Two-dimensional proton-detected 35Cl/1H correlation solid-state NMR experiment under fast magic angle sample spinning: application to pharmaceutical compounds

The determination of structure of hydrochloride salts of active pharmaceutical ingredients (HCl APls) utilizing Cl-35 solid-state NMR studies has been of considerable interest in the recent past. Until now these studies relied on the Cl-35 direct observation method which has its own limitations in terms of the sensitivity and resolution due to the quadrupolar nature and the low gyromagnetic ratio of Cl-35 . In this contribution we demonstrate the two-dimensional (2D) Cl-35/H-1 correlation measurement by using the proton detection-based (indirect observation of Cl-35 via H-1) approach under fast magic angle sample spinning (MAS: 70 kHz). The main advantages of this approach over the direct observation method are highlighted in the present study. We have employed heteronuclear magnetization transfer through the recoupling of Cl-35-H-1 heteronuclear dipolar interactions.
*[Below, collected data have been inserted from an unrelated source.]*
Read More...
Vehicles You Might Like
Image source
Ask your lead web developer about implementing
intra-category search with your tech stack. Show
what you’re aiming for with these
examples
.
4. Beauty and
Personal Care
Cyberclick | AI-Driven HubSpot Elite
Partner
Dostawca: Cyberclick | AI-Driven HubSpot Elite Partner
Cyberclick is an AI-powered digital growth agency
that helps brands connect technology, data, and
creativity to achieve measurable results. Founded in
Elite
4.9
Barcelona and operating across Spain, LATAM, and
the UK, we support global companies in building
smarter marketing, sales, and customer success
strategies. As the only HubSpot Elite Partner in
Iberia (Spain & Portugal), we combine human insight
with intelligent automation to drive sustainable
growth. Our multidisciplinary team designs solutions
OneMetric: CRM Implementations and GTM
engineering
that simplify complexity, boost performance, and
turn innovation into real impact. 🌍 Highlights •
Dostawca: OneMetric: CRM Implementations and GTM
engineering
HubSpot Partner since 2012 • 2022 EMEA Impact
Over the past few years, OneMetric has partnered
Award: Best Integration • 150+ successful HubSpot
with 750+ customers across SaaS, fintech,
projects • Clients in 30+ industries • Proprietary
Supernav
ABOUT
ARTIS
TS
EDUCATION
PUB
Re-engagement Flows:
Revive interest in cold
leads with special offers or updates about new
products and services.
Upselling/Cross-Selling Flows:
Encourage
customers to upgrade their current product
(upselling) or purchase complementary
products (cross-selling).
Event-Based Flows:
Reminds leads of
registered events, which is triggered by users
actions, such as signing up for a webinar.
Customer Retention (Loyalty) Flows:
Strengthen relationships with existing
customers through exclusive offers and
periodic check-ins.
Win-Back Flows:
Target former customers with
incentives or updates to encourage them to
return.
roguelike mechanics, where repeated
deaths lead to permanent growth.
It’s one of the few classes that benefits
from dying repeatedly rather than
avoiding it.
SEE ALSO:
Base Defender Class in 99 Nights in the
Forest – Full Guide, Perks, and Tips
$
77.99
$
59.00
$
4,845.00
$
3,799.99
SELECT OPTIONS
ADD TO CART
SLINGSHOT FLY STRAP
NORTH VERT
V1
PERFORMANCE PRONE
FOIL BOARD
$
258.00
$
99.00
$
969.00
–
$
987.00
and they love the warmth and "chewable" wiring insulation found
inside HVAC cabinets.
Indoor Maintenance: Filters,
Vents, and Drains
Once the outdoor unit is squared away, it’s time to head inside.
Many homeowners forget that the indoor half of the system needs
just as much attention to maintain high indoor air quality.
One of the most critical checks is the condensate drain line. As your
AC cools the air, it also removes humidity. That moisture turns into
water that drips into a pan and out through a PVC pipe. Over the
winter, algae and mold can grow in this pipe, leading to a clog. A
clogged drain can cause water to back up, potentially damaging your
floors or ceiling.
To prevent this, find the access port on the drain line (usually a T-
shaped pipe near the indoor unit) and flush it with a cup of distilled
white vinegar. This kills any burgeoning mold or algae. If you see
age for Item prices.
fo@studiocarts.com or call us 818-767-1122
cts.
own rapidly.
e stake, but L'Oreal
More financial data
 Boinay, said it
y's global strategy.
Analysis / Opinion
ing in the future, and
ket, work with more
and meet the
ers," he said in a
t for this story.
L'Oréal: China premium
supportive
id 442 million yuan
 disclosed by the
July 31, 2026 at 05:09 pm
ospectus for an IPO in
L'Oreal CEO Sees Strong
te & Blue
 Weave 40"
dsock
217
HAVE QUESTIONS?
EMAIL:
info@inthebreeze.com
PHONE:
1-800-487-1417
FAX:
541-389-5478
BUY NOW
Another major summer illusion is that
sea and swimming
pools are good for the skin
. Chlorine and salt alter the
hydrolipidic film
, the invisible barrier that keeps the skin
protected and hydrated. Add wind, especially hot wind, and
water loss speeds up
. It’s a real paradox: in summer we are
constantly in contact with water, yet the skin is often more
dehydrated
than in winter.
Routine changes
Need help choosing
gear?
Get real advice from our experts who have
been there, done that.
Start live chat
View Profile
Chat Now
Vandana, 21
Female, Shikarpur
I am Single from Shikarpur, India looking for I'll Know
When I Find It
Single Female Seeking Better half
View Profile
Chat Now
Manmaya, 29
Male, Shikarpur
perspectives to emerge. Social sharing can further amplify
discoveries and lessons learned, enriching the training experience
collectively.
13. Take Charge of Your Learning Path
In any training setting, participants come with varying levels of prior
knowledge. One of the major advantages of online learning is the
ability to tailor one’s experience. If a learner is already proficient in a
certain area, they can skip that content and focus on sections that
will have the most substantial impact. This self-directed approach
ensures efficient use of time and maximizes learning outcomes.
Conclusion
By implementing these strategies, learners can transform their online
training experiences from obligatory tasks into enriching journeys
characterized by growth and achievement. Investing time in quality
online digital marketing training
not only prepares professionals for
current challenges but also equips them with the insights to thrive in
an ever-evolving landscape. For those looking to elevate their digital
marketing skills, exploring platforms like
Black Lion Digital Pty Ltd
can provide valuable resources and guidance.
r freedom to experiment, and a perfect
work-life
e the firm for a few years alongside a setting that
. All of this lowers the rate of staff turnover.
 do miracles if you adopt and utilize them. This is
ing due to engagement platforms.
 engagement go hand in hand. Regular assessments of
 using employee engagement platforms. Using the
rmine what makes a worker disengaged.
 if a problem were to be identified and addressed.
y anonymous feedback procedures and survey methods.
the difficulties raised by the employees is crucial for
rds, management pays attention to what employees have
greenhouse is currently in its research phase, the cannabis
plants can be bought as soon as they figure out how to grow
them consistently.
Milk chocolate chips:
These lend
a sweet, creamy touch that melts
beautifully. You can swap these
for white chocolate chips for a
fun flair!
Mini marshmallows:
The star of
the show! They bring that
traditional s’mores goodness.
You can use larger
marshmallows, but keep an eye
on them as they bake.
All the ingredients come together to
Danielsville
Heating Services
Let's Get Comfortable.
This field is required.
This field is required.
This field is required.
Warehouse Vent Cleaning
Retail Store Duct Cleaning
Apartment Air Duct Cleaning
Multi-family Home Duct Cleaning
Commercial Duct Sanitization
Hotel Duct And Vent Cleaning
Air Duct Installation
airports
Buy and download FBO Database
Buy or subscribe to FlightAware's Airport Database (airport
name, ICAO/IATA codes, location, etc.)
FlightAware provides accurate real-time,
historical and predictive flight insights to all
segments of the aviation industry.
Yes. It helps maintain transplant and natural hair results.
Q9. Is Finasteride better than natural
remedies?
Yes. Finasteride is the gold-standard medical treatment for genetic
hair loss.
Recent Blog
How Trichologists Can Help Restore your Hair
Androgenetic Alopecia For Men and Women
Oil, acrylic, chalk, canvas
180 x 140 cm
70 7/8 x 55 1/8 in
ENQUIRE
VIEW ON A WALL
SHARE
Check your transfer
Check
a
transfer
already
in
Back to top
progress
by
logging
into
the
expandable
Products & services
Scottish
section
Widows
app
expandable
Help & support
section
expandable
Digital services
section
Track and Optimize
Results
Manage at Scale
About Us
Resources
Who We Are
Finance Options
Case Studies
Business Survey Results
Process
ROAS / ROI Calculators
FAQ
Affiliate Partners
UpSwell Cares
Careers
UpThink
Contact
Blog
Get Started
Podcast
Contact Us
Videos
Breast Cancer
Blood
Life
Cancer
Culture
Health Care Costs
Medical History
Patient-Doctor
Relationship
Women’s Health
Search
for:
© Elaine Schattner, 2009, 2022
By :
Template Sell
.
The applicability of Cl-35 indirect detection method is first demonstrated on hydrochloride salts of amino acids, L-tyrosine.HCl and L-histidine.HCl.H2O following which the 2D Cl-35/H-1 correlations are obtained for HCl APls, procainamide HCl (Prot) and aminoguanidine HCl (Amin). On the basis of separation between the central transition (CT) and satellite transition (ST) peaks, and the shape/width of CT powder patterns, it is also shown that the quadrupolar parameters which are useful for the elucidation of the molecular structure can be determined. Moreover, the Cl-35/H-1 correlations provide the precise determination of H-1 chemical shifts of nearby Cl-35 nuclei.